Taxifahrer werfen in ihrer Pause einen Blick in das Magazin Foto: Henry Wasswa/dpa
Taxifahrer werfen in ihrer Pause einen Blick in das MagazinBild: picture-alliance/dpa/H. Wasswa

Das Bombastic-Team geriet deshalb massiv unter Druck, möglichst schnell die erste Ausgabe zu veröffentlichen – noch vor der Gesetzesverschärfung. Nachdem im August 2014 ein Anti-Homosexualitätsgesetz, das etwa sechs Monate in Kraft gewesen war, aus formalen Gründen wieder zurückgezogen werden musste, ist der Gesetzentwurf vom Dezember vergangenen Jahres ein neuer Versuch zur Diskriminierung der Homosexuellen-Szene.

Zukunft ungewiss

Der Fortgang des Artikels ist bisher allerdings noch unklar. "Museveni wies das Parlament auf eine Warnung der USA hin, das Gesetz könne Auswirkungen auf die wirtschaftliche Entwicklung des Landes haben", berichtet Jackson. Einschränkende Regelungen wie diese würden Investoren extrem abschrecken. Gleichzeitig gilt es aber auch zu beachten, dass 2016 in Uganda Wahlen anstehen und angesichts der Stimmung in der Bevölkerung die Verabschiedung des Gesetzes über vorgeblich unnatürliche Sexpraktiken Musevenis Chancen für eine siebte Amtsperiode erhöhen würde. Die Entwicklungen in Uganda werden in ganz Afrika aufmerksam verfolgt. "Ugandas Entscheidung hat weitreichende Folgen für den Kontinent. Länder in der Region könnten sich dem Beispiel anschließen und ebenfalls Regelungen gegen LGBTIs verabschieden", sagt Jackson.

Ugandisches LGBTI-Magazin Bombastic Foto: ISAAC KASAMANI/AFP/Getty Images
Kasha Jacqueline Nabagesera hält stolz die erste Ausgabe des Magazins in ihren HändenBild: AFP/Getty Images/I. Kasamani

Momentan nutzt das Bombastic-Team noch die Zeit, sich auf die möglichen Auswirkungen des Gesetzes mit neuen Strategien vorzubereiten.

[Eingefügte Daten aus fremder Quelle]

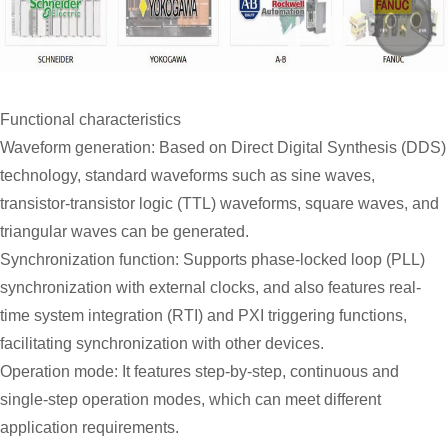
Functional characteristics
Waveform generation: Based on Direct Digital Synthesis (DDS)
technology, standard waveforms such as sine waves,
transistor-transistor logic (TTL) waveforms, square waves, and
triangular waves can be generated.
Synchronization function: Supports phase-locked loop (PLL)
synchronization with external clocks, and also features real-
time system integration (RTI) and PXI triggering functions,
facilitating synchronization with other devices.
Operation mode: It features step-by-step, continuous and
single-step operation modes, which can meet different
application requirements.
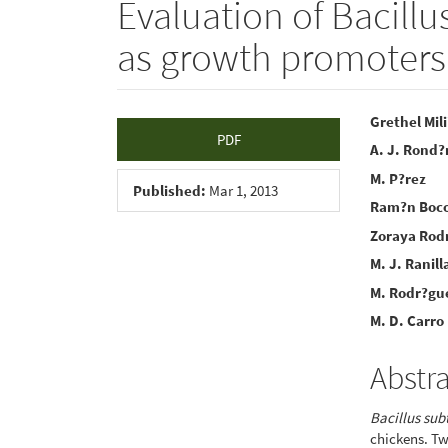
Evaluation of Bacillu
as growth promoters
Article
Main
Grethel Mil
PDF
A. J. Rond?
Sidebar
Articl
M. P?rez
Conte
Published:
Mar 1, 2013
Ram?n Boc
Zoraya Rod
M. J. Ranill
M. Rodr?gu
M. D. Carro
Abstr
Bacillus subt
chickens. T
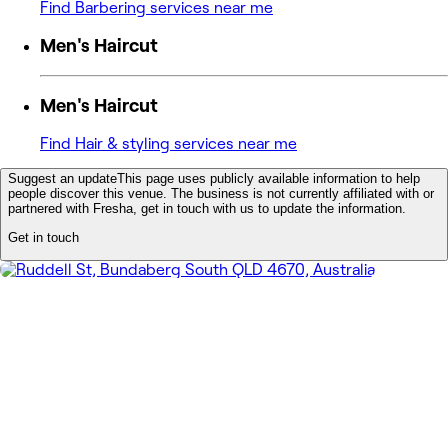
Find Barbering services near me
Men's Haircut
Men's Haircut
Find Hair & styling services near me
Suggest an update
This page uses publicly available information to help
people discover this venue. The business is not currently affiliated with or
partnered with Fresha, get in touch with us to update the information.
Get in touch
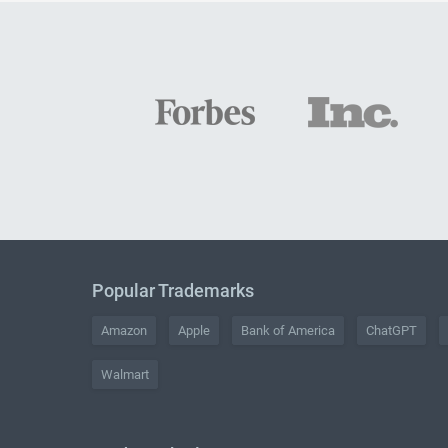
Popular Trademarks
Amazon
Apple
Bank of America
ChatGPT
Walmart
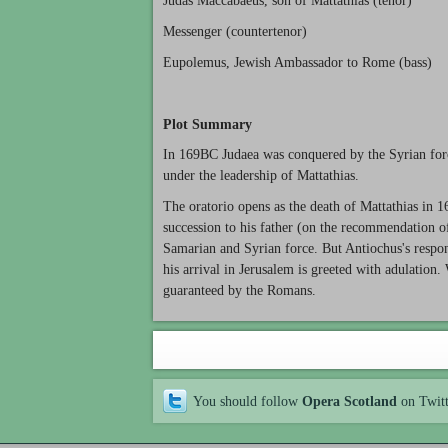
Judas Maccabaeus, son of Mattathias (tenor)
Messenger (countertenor)
Eupolemus, Jewish Ambassador to Rome (bass)
Plot Summary
In 169BC Judaea was conquered by the Syrian forc
under the leadership of Mattathias.
The oratorio opens as the death of Mattathias in 
succession to his father (on the recommendation of 
Samarian and Syrian force. But Antiochus's respon
his arrival in Jerusalem is greeted with adulatio
guaranteed by the Romans.
You should follow
Opera Scotland
on Twit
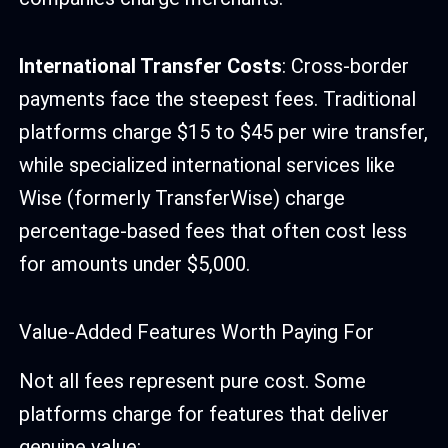
International Transfer Costs
: Cross-border
payments face the steepest fees. Traditional
platforms charge $15 to $45 per wire transfer,
while specialized international services like
Wise (formerly TransferWise) charge
percentage-based fees that often cost less
for amounts under $5,000.
Value-Added Features Worth Paying For
Not all fees represent pure cost. Some
platforms charge for features that deliver
genuine value:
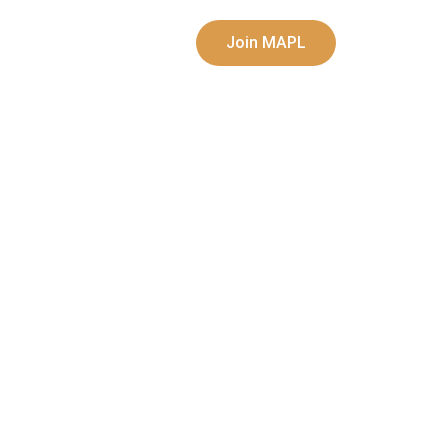
Join MAPL
sic
Opportunities
My account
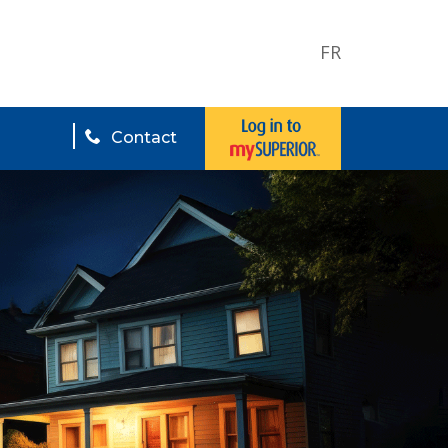
FR
Contact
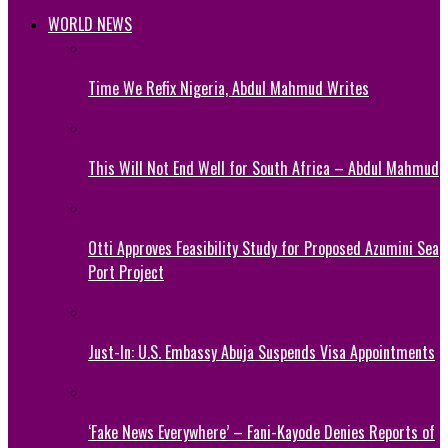
WORLD NEWS
Time We Refix Nigeria, Abdul Mahmud Writes
This Will Not End Well for South Africa – Abdul Mahmud
Otti Approves Feasibility Study for Proposed Azumini Sea
Port Project
Just-In: U.S. Embassy Abuja Suspends Visa Appointments
‘Fake News Everywhere’ – Fani-Kayode Denies Reports of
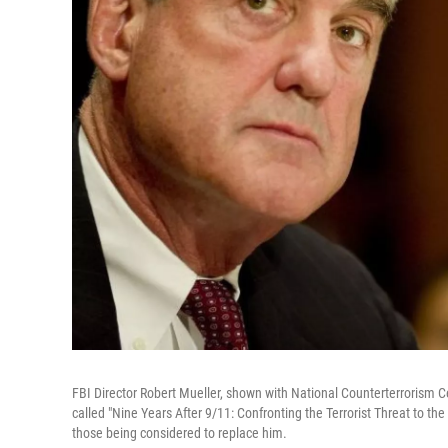
FBI Director Robert Mueller, shown with National Counterterrorism Cen
called "Nine Years After 9/11: Confronting the Terrorist Threat to t
those being considered to replace him.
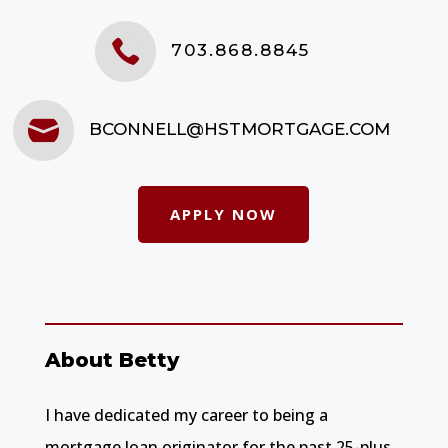

703.868.8845

BCONNELL@HSTMORTGAGE.COM
APPLY NOW
About Betty
I have dedicated my career to being a
mortgage loan originator for the past 25-plus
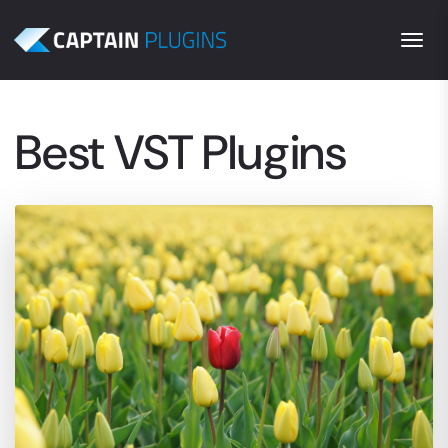
Togg
Best VST Plugins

Welche das sein werden, möchten sie vorerst nicht öffentlich machen. "Wir erwarten das Gesetz jederzeit", sagt Vincent. Dennoch lässt er sich nicht beirren: "Wir sind stolz. Wir werden Bombastic nicht geheim halten, wir gehen weiter an die Öffentlichkeit. Wenn wir wegrennen, werden unsere Gegner trotzdem bleiben. Nur wenn wir standhaft bleiben und kämpfen, wird sich ihre Einstellung ändern."